● **TASK**
Repetition must be exact and must stop with the line bearing "Veritas and the". It begins at the first line of the records and includes no pictures.

*** Opening RECORDS FOR THIS TASK ***

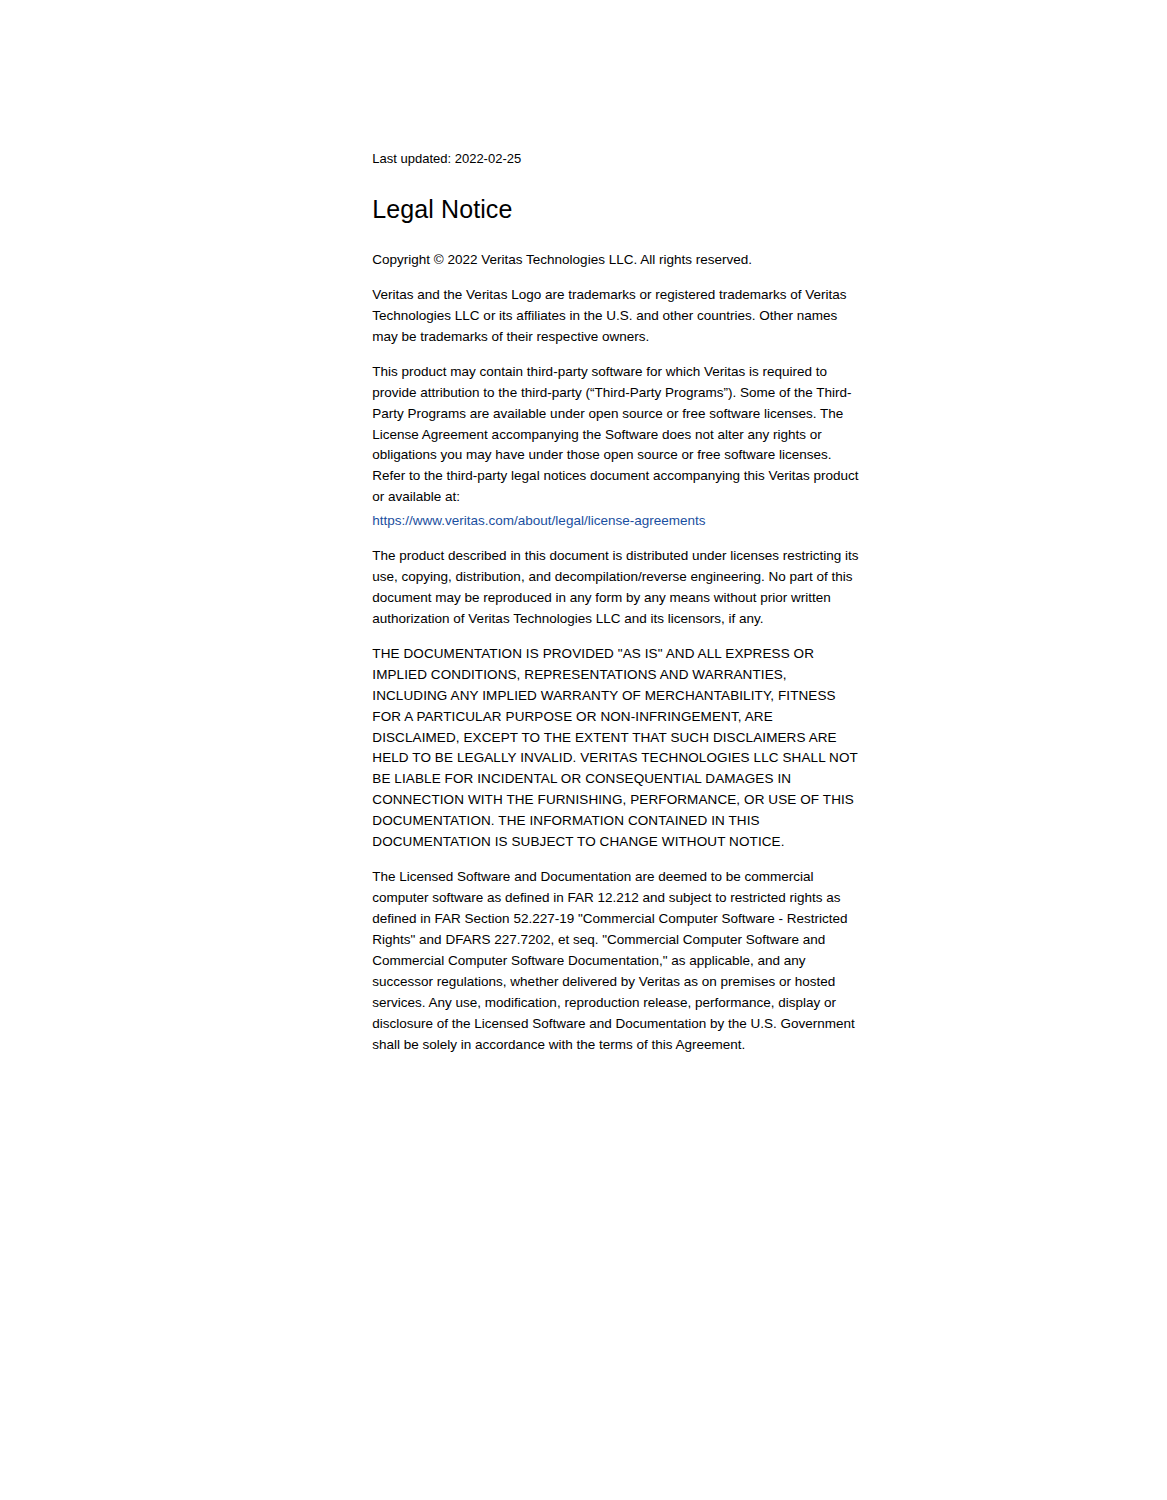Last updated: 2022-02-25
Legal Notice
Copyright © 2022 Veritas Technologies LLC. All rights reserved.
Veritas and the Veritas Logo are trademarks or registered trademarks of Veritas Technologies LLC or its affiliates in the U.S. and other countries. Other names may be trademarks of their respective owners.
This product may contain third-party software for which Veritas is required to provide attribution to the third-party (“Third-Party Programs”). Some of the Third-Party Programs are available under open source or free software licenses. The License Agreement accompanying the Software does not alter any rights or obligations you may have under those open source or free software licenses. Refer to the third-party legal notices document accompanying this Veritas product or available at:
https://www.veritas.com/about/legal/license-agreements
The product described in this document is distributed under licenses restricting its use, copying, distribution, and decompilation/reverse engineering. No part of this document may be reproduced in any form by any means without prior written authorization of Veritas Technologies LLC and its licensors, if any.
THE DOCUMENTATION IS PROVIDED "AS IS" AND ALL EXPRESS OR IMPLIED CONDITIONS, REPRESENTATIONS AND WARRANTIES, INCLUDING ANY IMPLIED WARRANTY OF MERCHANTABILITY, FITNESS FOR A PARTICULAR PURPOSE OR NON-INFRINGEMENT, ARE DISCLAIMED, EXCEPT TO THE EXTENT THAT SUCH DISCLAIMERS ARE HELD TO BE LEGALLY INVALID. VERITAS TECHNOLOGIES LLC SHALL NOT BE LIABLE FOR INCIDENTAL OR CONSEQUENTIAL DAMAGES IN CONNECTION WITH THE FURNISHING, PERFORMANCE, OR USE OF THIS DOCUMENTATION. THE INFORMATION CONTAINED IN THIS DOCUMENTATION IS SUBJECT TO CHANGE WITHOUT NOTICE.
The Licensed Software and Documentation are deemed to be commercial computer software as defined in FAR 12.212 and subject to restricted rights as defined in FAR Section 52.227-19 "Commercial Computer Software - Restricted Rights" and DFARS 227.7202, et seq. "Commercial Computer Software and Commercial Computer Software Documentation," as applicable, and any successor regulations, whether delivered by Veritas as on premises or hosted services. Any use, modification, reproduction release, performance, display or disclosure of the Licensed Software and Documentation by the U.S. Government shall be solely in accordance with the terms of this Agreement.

*** Closing RECORDS FOR THIS TASK ***

● **EXERCISE SOLUTION**
Last updated: 2022-02-25
Legal Notice
Copyright © 2022 Veritas Technologies LLC. All rights reserved.
Veritas and the Veritas Logo are trademarks or registered trademarks of Veritas Technologies LLC or its affiliates in the U.S. and other countries. Other names may be trademarks of their respective owners.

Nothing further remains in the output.